Blacks complicit in their own exploitation

William T. Robinson, Jr.

We are living in times where we are quick to defend the right to express one’s personal views, even when those views and practices are contrary to established, accepted traditional views. In fact, we generally encourage artistic creativity, especially in entertainment venues. We are constantly pushed and encouraged to learn to respectfully honor one’ right to disagree. But there are times when we must draw the line.

I, for one, will defend to the end the right to freedom of speech with the consequences that may unfold. But we must vehemently speak out and protest when one’s actions may be destructive and inflammatory to society, especially to the moral direction of a younger generation.

The things we say and do affect how we are judged and valued, regardless of how we may personally feel. In fact, too often the actions of a few contribute to negative perceptions and stereotypes that are attributed to a group. I am saying this to personally vent my frustration and indignation at the public display of what I see as blatant sexual exploitation in song and dance, especially by some Black artists in concerts, TV and movies.

I guess I can be considered a prude, but I can no longer keep quiet by not addressing the continuing sexual exploitation of Black women especially in song and dance. But I am even more surprised by the lack of public disdain by the Black community in accepting entertaining artists who aid in the exploitation and deterioration of our moral values and contribute to our depiction as negative Black stereotypes. Where is the outcry from Black churches, Black parents, Black communities, and Black businesses holding those Blacks accountable for bastardizing our worth as proud and respectful people? For the sake of making money and being entertained, isn’t anything sacred anymore?

I was shocked and appalled when we normalized ‘twerking.’ I even saw a three-year-old girl twerking on media, being encouraged by her mother. Excuse me if I don’t find seeing young Black girls twerking and sexually gyrating their bodies as entertaining. And some of us wonder why so many young girls are promiscuous and think nothing about parading around practically naked.

Mothers and fathers, you have an obligation and responsibility to instill some type of morality, integrity, self-respect, and self-worth in your children, especially your daughters. Our silence or lack of righteous indignation is aiding in our moral decline. We are failing our children by not speaking out and demanding better. The sexual exploitation being shown in dance and song by some Black rap artists is unacceptable and inexcusable.

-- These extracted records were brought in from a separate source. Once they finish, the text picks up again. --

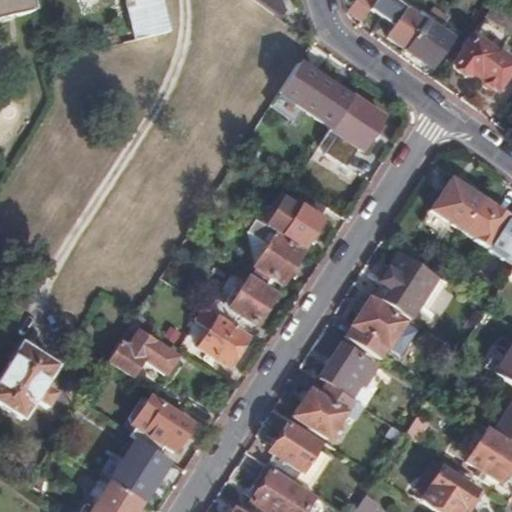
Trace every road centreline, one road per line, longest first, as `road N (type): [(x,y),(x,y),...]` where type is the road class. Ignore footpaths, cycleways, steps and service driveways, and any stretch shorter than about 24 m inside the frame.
road 1 (residential): [(183,511),(442,112)]
road 2 (residential): [(321,0),(331,32),(442,112)]
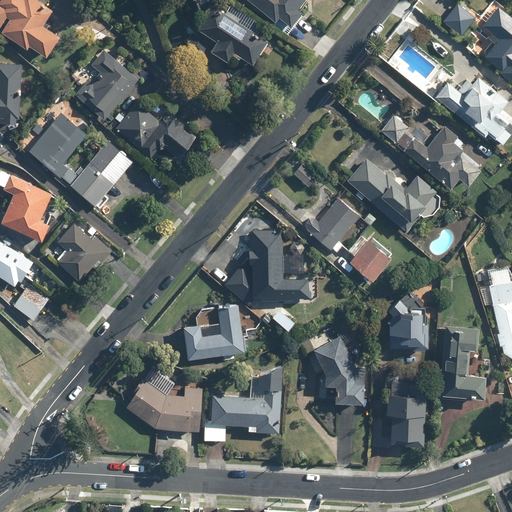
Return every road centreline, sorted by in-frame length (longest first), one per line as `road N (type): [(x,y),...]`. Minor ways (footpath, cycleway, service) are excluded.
road 1 (residential): [(27,479),(52,407),(383,0)]
road 2 (residential): [(27,479),(54,473),(363,489),(405,487),(511,456)]
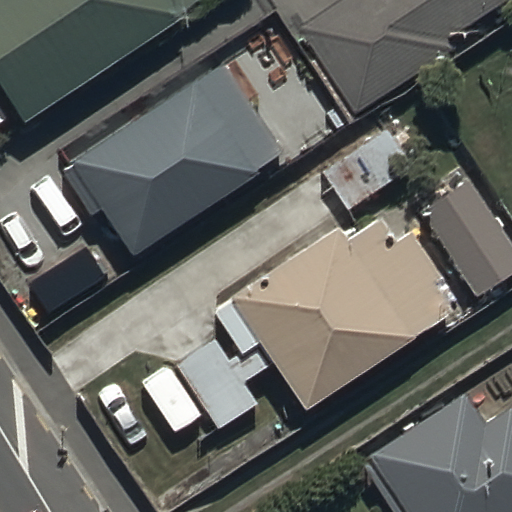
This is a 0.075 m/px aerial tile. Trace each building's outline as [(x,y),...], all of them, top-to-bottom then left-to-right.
[(0,0),(0,96),(22,131),(186,26),(182,19),(197,8),(192,0),(0,0)] [(511,0),(347,0),(297,31),(353,122),(455,60),(447,47),(511,7),(511,0)] [(220,71),(66,176),(124,268),(281,161),(220,71)] [(376,123),(311,168),(345,216),(421,163),(402,136),(391,144),(376,123)] [(418,219),(420,222),(474,303),(511,278),(511,248),(470,185),(418,219)] [(211,340),(173,365),(218,434),(256,409),(243,390),(273,371),(304,418),(451,322),(432,293),(443,286),(409,234),(393,244),(379,222),(343,246),(334,233),(210,314),(238,357),(227,365),(211,340)] [(459,396),(368,460),(377,472),(362,483),(382,511),(511,511),(511,415),(508,409),(481,428),(459,396)]
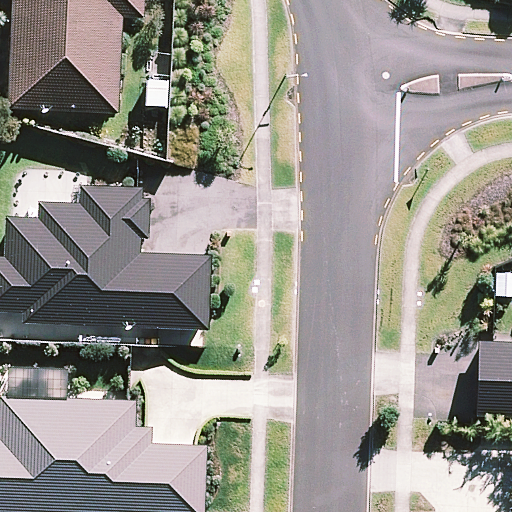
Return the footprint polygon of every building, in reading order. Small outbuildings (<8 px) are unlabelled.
[(11,0),(7,112),(117,117),(121,21),(142,22),(142,0),(11,0)] [(26,316),(211,322),(214,249),(142,246),(143,230),(152,230),(154,189),(144,189),(145,181),(141,181),(84,178),(84,197),(43,195),(42,213),(9,212),(8,251),(0,250),(0,305),(26,306),(26,316)] [(491,298),(511,298),(511,275),(492,275),(491,298)] [(473,343),(470,418),(511,419),(511,344),(488,344),(473,343)] [(0,430),(0,503),(209,511),(212,437),(155,435),(155,420),(140,419),(141,393),(138,393),(3,388),(2,431),(0,430)]
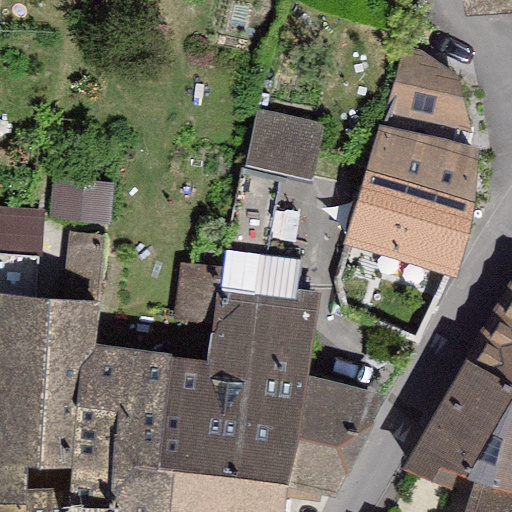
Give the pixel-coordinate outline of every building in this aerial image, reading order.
[(511,0),(478,0),(481,10),(511,7),(511,0)] [(444,56),(412,47),(340,280),(348,316),(424,345),(462,273),(484,155),(470,80),(444,56)] [(0,511),(292,511),(295,489),(336,493),(397,396),(375,389),(311,379),(324,303),(300,300),(306,259),(272,256),(287,177),(316,182),(328,124),(261,111),(249,172),(242,171),(227,266),(185,263),(172,348),(98,340),(104,324),(110,238),(76,237),(71,296),(38,293),(41,243),(0,242),(0,511)] [(52,213),(110,217),(112,182),(54,178),(52,213)] [(511,511),(511,297),(408,467),(458,490),(463,475),(480,482),(470,511),(511,511)]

Artists in entertainment venues such as music, TV or movies may have the right to display their artistic creativity—but they should be mindful they are influencing young credulous minds. Parents should be quick to change the TV channels, monitor the music their children listen to, and hold sponsors responsible for having certain derogatory artists representing their products. These are artists who have a history of tainting and soiling the minds of young children and young adults. When is enough, enough? When will the Black community stop accepting or tolerating this buffoonery by their own?

While to each his own, the number one song in many music venues is ‘WAP (Wet As P…sy)’ by Cardi B featuring Meagan Thee Stallion. If you can accept the lyrics to songs such as ‘WAP’ or BRS Kash’s ‘Throat Baby’ and find it permissible among our children and young adults, that says a lot about who you are and where we are headed as a nation.

Some artists make excuses or rationalize that they have cleaner versions of their sexually provocative, degrading and exploitative songs. But we know their faithful fans will find and listen to the original versions. These ‘xxx’ rated, vulgar songs belong in strip clubs where they have a willing, paying audience—not literally being forced upon mainstream America. Vulnerable and impressionable children are being exposed to songs and dances that help to normalize immorality and indecency.

I feel the Black community should reach out to Black artists contributing to the sexual exploitation of Black women and educate them as to how they are doing their race (especially young children) a great disservice. There are too many conscientious Blacks working tirelessly by example, trying to change the negative narratives so often attributed to our community.

Some would be quick to say that the older Black generation has failed the younger generation by falling short in offering guidance and instruction to help our youth navigate their struggle to persevere and grow with dignity and pride. For whatever reasons, this lack of direction (especially in not teaching our children Black history) has created a handful of self-serving young Blacks exercising promiscuousness carte blanche in influencing their peers. It is as if these young Black artists, especially in the music venue, are ignorant or just don’t care about the impact they have on how their race is perceived. If they were held accountable or chastised, perhaps they would feel they have a responsibility and obligation to present themselves in a more positive light.

Perhaps the worst assumption is that we are comfortable living in a world where the dark seems to have diminished the light and that we as a people are willingly gravitating and accepting indecency, immorality, vulgarity, and pervasiveness. I pray that there are enough soldiers of the light willing to speak out and change this downward, degrading, exploitative scenario.